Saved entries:
-----
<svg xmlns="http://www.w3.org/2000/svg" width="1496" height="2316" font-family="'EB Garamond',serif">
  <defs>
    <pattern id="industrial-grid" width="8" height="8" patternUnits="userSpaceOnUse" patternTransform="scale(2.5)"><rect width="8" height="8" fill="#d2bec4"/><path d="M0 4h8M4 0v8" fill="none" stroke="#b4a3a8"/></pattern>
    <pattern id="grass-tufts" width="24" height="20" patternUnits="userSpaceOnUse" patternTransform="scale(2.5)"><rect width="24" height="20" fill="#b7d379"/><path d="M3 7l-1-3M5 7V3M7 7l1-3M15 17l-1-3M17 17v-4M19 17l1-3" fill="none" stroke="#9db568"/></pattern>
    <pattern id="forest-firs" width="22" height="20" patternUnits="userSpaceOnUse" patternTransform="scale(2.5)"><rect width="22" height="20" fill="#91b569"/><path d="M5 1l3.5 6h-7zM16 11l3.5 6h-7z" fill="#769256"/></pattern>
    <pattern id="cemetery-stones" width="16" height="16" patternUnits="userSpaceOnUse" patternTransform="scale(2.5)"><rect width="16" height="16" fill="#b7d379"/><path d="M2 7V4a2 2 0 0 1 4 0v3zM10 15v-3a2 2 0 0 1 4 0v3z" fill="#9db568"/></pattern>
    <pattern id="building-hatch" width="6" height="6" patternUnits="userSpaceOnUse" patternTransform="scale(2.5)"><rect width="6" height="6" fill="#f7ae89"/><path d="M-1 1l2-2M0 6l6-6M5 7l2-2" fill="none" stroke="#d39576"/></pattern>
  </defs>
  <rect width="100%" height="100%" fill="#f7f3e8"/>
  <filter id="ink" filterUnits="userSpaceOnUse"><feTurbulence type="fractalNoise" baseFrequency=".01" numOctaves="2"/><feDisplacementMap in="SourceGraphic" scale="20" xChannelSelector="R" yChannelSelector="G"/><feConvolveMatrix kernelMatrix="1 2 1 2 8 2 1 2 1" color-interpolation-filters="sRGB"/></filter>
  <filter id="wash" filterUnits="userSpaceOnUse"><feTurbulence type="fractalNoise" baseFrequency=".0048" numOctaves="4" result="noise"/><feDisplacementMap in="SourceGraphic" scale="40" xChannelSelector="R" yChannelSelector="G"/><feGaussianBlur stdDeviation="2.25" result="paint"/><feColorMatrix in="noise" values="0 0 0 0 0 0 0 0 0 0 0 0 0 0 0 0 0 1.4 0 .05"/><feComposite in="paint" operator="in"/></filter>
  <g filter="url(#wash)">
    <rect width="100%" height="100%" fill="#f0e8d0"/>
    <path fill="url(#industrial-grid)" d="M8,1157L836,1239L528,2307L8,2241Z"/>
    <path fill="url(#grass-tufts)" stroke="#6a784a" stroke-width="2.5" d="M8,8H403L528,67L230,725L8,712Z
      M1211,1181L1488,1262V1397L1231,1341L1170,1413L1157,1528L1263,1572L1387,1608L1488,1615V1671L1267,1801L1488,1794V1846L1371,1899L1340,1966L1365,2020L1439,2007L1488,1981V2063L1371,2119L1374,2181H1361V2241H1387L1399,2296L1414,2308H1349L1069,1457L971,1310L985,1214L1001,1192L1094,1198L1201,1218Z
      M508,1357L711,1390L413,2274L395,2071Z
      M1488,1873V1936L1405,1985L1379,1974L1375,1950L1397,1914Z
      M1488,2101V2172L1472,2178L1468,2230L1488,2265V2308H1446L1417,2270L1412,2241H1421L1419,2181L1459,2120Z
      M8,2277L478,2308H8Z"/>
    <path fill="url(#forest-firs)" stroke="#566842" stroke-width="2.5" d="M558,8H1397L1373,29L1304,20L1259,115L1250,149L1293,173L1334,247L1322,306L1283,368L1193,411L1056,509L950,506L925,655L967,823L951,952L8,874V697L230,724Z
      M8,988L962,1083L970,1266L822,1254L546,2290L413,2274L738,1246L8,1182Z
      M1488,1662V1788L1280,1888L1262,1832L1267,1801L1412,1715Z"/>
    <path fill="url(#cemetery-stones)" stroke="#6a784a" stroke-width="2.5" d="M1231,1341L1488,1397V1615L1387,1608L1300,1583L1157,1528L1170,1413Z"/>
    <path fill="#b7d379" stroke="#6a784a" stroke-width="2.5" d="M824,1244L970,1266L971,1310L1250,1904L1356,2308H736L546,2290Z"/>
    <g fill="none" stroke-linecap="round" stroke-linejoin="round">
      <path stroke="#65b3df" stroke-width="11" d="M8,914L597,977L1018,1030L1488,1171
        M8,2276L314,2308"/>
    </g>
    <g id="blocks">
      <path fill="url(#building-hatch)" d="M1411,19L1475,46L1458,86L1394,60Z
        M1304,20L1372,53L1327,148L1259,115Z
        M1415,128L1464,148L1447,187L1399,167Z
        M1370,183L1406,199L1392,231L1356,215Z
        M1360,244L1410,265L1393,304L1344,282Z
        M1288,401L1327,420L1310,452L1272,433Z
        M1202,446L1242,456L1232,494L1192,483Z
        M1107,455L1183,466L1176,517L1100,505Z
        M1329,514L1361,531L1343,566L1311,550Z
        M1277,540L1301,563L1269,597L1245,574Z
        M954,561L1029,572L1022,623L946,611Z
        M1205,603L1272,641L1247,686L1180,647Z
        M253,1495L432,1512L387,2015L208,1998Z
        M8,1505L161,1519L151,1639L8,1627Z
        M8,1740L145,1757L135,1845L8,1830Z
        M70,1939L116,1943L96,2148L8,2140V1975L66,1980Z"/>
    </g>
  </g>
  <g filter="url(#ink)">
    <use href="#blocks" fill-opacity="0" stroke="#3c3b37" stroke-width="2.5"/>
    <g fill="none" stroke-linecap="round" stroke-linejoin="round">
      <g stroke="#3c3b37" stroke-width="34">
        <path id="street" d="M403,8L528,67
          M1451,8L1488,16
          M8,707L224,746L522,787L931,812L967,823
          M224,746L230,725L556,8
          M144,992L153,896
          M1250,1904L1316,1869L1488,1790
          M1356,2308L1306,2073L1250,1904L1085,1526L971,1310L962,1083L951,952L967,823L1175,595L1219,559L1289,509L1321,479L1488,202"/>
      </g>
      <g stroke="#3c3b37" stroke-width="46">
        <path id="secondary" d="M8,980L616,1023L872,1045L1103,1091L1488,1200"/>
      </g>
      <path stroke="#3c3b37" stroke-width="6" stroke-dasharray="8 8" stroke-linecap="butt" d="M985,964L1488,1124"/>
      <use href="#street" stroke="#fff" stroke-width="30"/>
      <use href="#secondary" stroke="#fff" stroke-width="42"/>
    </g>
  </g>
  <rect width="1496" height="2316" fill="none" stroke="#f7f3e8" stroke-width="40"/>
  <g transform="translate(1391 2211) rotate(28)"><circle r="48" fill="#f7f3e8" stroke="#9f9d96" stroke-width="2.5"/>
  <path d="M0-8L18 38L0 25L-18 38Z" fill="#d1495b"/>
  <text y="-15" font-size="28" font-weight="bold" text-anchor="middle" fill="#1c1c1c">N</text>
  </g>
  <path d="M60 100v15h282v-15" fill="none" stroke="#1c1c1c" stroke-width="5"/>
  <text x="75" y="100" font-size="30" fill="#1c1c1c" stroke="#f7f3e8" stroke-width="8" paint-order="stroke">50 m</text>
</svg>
-----
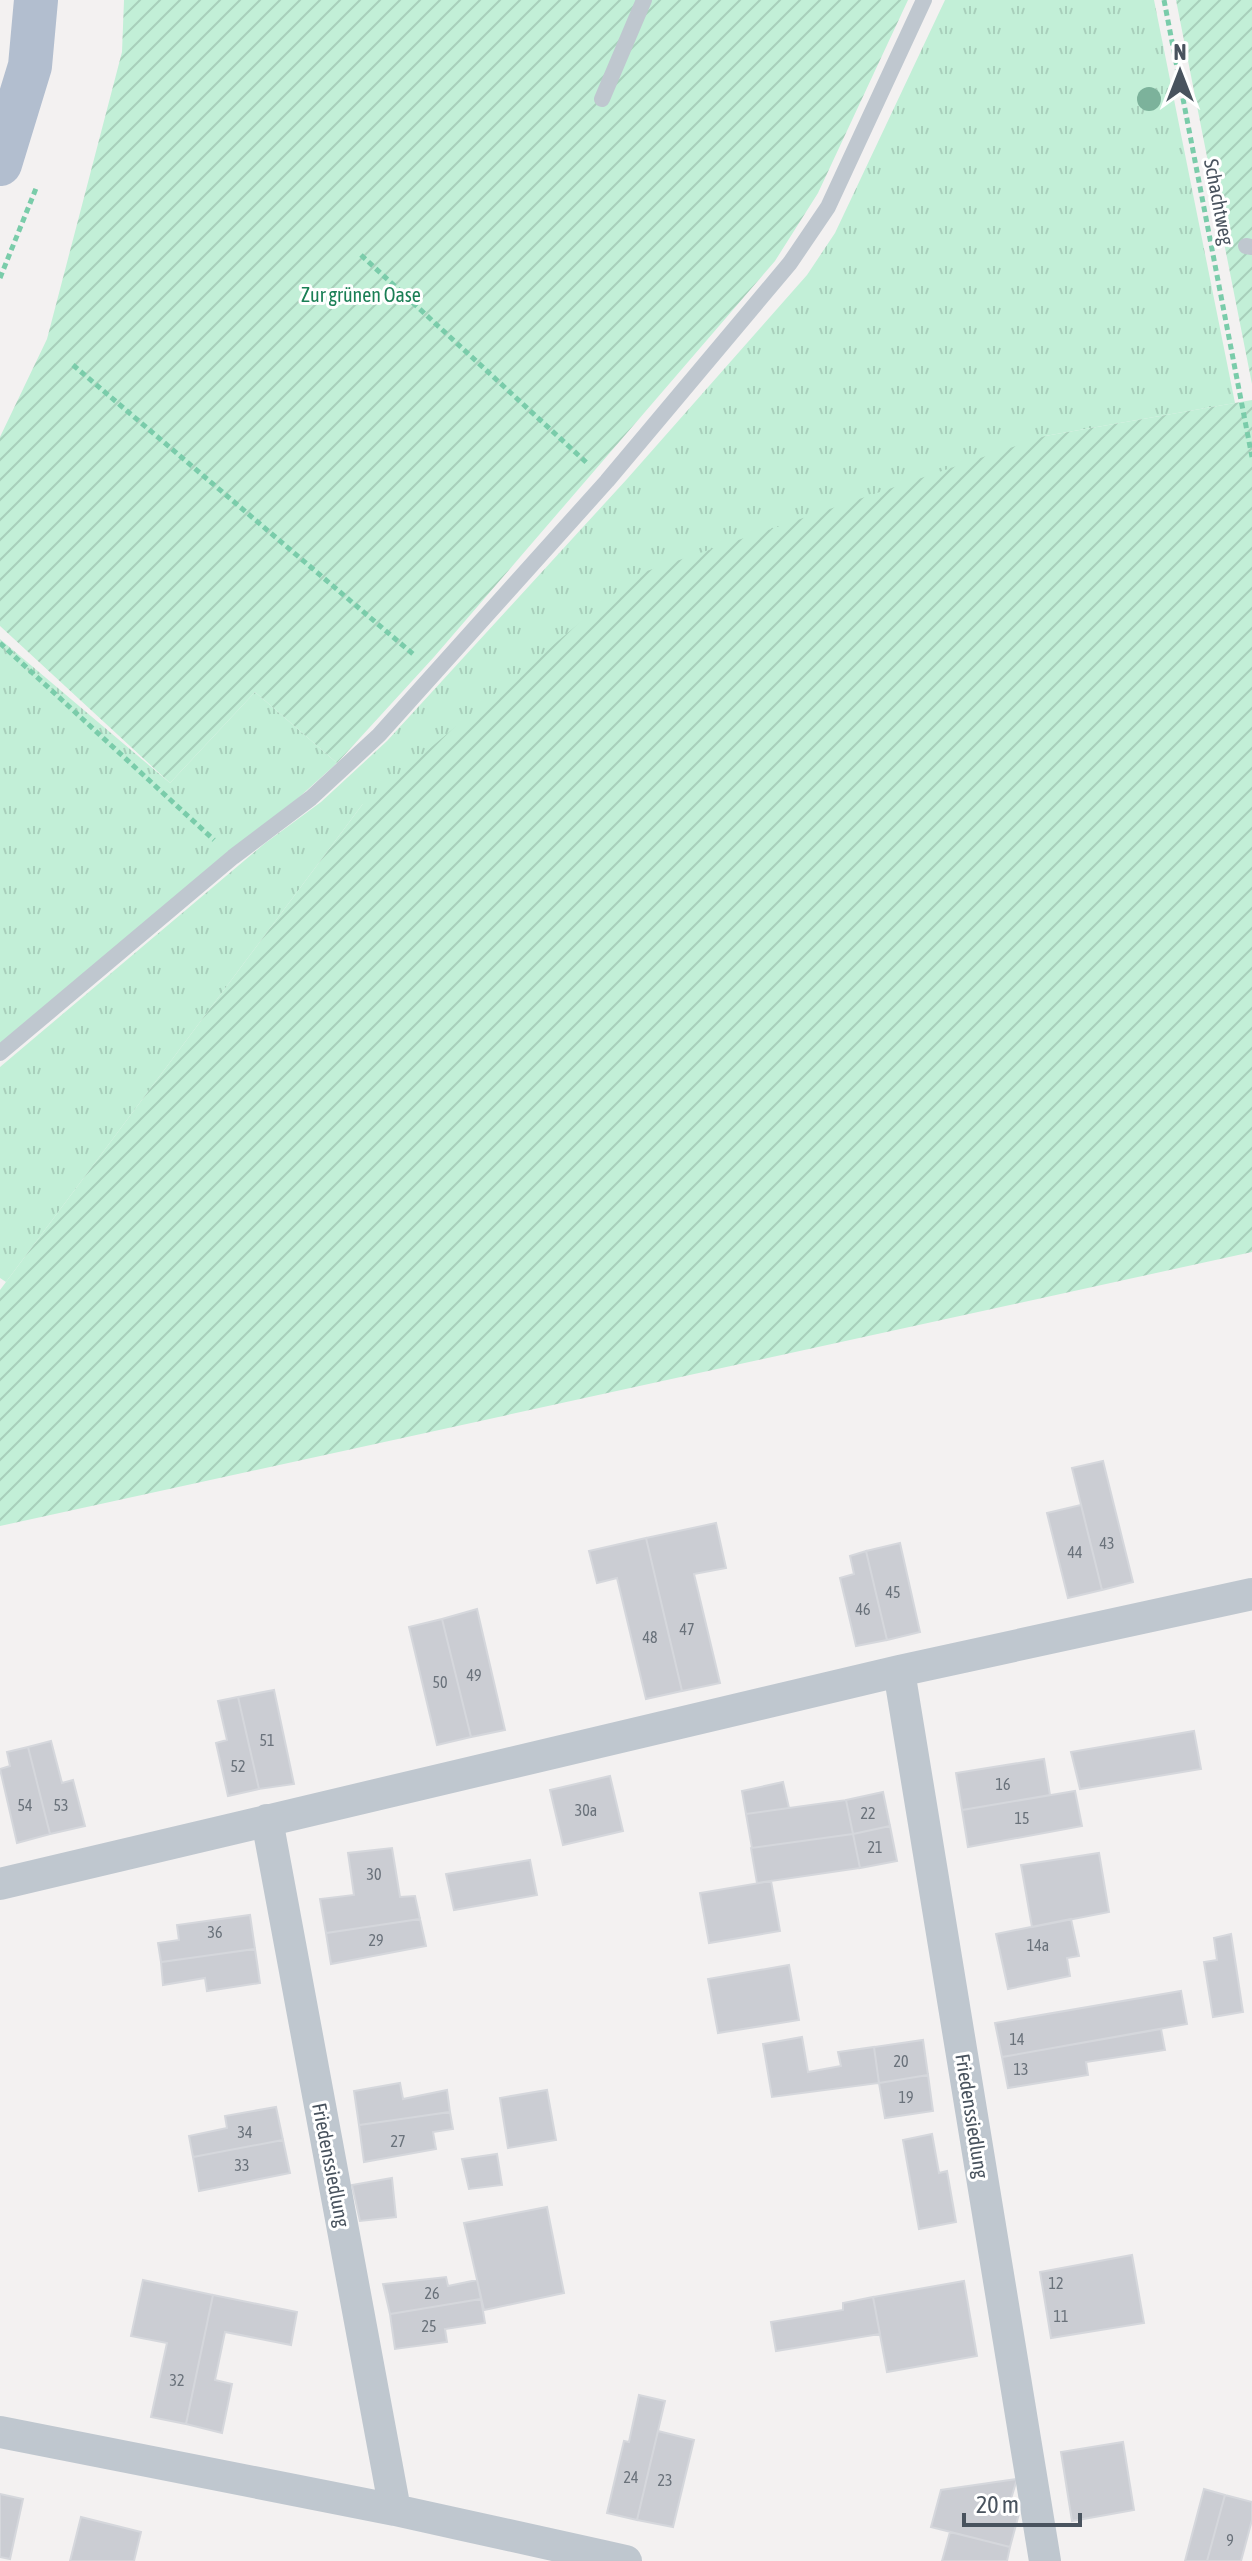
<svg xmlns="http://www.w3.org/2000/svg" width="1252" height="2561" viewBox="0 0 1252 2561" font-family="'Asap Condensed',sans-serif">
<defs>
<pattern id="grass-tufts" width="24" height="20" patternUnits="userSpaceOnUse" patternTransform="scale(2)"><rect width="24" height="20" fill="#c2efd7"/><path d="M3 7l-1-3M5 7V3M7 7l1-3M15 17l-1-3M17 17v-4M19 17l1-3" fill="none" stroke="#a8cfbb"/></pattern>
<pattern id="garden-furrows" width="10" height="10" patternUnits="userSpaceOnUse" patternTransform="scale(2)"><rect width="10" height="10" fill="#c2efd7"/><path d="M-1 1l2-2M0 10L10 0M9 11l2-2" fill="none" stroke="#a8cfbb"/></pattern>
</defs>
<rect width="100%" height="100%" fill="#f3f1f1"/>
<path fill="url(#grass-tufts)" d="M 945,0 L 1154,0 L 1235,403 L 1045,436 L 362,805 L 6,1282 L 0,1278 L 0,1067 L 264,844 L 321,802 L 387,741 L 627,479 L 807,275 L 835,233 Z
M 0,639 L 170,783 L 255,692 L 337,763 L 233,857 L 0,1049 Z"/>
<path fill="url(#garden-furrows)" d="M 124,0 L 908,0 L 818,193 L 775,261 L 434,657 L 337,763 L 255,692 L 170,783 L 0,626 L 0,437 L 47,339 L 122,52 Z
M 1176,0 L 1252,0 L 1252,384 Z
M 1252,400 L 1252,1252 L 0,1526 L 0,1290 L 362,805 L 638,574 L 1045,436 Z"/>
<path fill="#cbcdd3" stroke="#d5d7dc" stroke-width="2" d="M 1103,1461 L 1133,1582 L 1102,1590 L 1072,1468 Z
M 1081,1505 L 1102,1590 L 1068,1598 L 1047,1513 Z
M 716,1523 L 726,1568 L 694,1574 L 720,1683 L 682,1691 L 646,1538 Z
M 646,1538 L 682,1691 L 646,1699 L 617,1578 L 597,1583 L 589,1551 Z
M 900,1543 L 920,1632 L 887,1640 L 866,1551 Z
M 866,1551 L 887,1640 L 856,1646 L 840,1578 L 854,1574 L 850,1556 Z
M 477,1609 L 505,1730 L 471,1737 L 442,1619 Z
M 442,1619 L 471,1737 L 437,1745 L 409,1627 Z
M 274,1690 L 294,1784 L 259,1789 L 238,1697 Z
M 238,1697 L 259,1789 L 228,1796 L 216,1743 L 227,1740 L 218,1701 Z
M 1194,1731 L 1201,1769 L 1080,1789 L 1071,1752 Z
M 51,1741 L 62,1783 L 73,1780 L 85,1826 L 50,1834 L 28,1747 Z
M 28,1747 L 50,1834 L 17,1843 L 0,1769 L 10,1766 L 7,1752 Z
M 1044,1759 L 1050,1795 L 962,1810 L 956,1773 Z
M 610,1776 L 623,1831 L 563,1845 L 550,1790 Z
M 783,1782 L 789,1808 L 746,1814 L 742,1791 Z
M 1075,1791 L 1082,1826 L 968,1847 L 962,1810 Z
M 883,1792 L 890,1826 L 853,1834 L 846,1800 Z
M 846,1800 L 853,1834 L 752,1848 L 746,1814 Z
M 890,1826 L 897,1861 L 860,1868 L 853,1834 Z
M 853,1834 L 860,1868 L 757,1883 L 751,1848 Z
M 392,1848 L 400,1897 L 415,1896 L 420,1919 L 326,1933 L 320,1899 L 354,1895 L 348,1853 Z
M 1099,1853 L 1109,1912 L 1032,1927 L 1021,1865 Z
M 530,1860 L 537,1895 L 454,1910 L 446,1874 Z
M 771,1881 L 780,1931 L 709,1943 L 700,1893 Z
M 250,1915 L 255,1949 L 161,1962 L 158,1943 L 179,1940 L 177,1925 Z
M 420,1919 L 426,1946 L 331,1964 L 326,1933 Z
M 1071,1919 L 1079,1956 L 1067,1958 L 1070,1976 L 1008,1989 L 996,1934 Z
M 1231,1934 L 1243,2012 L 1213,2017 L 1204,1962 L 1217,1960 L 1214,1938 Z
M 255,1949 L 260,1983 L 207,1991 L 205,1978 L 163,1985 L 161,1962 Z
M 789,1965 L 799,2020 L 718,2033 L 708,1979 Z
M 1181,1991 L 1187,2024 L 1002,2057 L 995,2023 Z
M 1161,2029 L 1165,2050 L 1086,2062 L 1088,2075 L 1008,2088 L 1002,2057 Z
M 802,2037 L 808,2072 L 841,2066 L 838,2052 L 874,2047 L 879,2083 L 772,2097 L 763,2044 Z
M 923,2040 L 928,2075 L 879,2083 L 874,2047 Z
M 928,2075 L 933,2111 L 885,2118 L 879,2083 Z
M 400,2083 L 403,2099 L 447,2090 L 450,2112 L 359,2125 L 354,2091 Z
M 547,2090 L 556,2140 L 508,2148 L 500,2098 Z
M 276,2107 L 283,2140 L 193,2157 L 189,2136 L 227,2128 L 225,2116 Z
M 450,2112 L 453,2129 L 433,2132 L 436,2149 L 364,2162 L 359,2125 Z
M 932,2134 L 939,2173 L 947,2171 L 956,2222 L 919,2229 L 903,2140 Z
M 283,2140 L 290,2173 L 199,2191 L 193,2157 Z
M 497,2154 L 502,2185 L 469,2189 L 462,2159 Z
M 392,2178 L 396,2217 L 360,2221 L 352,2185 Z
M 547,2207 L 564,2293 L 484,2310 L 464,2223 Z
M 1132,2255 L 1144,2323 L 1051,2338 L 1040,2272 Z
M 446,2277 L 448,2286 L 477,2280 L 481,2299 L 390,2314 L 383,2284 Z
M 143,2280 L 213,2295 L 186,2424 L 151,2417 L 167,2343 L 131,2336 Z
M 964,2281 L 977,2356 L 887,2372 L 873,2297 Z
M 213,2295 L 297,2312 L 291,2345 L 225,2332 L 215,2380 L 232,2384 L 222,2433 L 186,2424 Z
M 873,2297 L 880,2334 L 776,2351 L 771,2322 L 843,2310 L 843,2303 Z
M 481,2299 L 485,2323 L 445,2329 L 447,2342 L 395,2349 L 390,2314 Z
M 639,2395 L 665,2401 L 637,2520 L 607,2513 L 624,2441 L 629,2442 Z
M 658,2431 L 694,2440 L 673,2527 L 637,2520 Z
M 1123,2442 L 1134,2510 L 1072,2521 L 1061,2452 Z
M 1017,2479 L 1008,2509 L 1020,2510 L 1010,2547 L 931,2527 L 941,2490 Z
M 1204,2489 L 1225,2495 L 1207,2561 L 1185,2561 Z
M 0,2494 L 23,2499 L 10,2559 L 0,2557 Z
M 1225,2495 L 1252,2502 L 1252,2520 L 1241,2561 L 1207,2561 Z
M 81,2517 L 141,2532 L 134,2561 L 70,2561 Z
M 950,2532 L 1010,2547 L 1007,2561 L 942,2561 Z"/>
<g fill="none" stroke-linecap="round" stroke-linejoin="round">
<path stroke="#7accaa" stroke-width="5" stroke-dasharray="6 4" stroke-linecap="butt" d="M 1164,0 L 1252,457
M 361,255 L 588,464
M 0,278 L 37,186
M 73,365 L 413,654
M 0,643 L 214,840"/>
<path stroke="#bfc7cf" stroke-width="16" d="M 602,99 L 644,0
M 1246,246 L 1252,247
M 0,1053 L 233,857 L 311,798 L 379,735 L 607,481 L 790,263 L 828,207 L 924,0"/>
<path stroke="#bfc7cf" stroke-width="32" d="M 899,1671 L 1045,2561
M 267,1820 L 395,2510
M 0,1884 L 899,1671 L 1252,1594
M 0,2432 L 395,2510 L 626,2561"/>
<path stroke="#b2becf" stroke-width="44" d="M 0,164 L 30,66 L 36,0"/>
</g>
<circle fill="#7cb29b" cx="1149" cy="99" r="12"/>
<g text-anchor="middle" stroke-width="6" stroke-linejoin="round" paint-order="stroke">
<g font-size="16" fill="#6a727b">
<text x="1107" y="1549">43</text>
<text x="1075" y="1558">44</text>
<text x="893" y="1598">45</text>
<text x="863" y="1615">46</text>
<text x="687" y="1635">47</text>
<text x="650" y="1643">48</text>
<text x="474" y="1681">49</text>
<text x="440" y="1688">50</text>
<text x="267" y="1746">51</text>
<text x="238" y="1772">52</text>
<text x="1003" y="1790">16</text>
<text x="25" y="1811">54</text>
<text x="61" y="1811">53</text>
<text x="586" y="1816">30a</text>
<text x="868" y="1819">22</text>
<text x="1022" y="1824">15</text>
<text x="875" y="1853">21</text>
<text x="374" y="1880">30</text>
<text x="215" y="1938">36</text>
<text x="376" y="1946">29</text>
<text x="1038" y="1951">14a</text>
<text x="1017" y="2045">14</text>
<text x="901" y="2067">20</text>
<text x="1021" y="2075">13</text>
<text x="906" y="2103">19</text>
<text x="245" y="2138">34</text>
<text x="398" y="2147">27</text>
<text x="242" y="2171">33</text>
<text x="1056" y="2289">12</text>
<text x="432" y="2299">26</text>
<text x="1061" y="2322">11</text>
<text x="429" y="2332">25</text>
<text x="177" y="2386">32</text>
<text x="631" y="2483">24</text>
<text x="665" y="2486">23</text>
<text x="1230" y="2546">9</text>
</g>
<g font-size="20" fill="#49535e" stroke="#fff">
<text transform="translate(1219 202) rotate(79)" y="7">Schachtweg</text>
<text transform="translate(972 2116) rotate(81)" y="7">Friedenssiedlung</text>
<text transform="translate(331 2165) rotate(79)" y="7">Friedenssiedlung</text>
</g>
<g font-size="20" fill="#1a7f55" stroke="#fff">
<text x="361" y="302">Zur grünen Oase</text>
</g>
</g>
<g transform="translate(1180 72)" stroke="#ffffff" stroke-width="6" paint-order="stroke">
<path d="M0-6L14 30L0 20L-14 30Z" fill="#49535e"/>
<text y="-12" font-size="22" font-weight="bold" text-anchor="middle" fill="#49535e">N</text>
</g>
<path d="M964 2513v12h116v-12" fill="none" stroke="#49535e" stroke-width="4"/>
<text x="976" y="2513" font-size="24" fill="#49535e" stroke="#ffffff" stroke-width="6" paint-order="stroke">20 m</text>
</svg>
-----
ACTIVITY: Where does the string "bold" appear in the records above? Return every line that holds it.

TASK ANSWER:
  <text y="-15" font-size="28" font-weight="bold" text-anchor="middle" fill="#1c1c1c">N</text>
<text y="-12" font-size="22" font-weight="bold" text-anchor="middle" fill="#49535e">N</text>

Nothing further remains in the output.